Currently there are four IV iron preparations available. Three can be given with minimal inconvenience and marginal toxicity: low-molecular-weight iron dextran (INFeD; Watson, Morristown, NJ), iron sucrose (Venofer; American Regent, Shirley, NY), and ferric gluconate (Ferrlecit; Watson). One, high-molecular-weight iron dextran (Dexferrum; American Regent), has been associated with a much higher incidence of serious adverse events and is not recommended.11-14 When high-molecular-weight iron dextran is excluded, there is no substantially increased risk with the administration of IV iron.
In this era of scarce resources, is the routine use of IV iron with ESAs appropriate? Factoring the cost of IV Fe and the decreased ESA dosage required to reach target Hbs that results from IV iron supplementation, it is estimated that savings of $100 per patient per week can occur. The data for these estimates comes from two sources.
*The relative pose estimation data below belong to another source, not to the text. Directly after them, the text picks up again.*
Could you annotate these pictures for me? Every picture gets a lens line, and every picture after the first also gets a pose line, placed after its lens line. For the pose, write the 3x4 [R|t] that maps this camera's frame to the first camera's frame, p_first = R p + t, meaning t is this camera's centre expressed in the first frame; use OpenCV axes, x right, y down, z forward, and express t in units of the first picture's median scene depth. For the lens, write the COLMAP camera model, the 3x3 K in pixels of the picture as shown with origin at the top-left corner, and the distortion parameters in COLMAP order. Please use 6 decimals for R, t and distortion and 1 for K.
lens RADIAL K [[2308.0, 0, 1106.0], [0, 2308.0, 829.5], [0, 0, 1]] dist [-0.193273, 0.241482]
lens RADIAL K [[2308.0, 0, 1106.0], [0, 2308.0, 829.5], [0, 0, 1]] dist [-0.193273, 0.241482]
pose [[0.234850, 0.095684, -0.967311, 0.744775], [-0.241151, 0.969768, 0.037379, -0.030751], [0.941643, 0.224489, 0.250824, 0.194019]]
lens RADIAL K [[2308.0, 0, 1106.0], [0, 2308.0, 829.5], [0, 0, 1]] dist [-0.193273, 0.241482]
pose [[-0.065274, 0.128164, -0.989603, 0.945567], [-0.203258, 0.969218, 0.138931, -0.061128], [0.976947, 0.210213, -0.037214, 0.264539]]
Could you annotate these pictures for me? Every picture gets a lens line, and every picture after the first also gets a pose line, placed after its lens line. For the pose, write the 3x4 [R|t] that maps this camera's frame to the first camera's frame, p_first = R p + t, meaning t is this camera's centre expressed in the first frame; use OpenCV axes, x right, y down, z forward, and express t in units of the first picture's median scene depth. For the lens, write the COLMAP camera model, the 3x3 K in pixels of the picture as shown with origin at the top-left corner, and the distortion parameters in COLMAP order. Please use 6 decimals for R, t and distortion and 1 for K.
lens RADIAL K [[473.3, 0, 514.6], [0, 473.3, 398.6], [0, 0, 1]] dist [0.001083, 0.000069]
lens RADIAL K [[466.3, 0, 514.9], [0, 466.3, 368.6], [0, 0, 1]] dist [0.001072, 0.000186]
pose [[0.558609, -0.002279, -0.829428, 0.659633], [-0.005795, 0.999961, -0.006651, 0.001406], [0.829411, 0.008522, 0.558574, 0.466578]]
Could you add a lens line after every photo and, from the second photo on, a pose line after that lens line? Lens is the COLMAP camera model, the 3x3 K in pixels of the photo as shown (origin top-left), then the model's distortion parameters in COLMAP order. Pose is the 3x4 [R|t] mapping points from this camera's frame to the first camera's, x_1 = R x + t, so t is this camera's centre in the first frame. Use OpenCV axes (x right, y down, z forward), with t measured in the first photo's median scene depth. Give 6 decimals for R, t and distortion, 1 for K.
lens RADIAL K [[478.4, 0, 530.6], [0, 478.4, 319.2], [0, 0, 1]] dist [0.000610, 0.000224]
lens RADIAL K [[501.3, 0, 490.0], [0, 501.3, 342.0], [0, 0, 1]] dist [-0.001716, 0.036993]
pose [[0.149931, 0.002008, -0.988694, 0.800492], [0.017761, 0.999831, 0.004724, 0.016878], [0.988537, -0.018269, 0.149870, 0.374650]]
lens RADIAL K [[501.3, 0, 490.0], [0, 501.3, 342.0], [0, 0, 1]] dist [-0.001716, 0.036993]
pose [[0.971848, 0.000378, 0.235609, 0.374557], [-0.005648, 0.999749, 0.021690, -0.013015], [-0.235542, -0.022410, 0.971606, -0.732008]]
In a so-called back-of-the-envelope cost analysis from my practice presented at the 2007 Annual Meeting of the American College of Clinical Pharmacy,15 the cost of 12 weeks of ESA therapy in cancer chemotherapy patients was compared with the published norm.16 Total costs of ESA, IV iron, administration, office visits, and associated fees were included in the calculation based on the most common dosing regimen. The routine use of IV iron saved $1,301 per patient per 12-week period over the total cost of anemia therapy. This is consistent with a recently published study of patients with anemic lymphoproliferative disease not undergoing chemotherapy and with positive marrow hemosiderin randomly assigned to epoetin alone or with IV iron sucrose.9 The decreased epoetin used to reach the target Hb, at that time 12 g/dL, in the IV iron group was estimated to save $100 per patient per week. In the United States, approximately 380,000 oncology patients receive ESAs for an average of 12 to 24 weeks per year: The potential cost benefit of IV iron is substantial.
The results of these two well-designed clinical trials confirm the utility of IV iron in oncology and support the notion that IV iron supplementation should be considered a component of the management of the anemia of cancer and cancer chemotherapy.
AUTHOR'S DISCLOSURES OF POTENTIAL CONFLICTS OF INTEREST
The author indicated no potential conflicts of interest.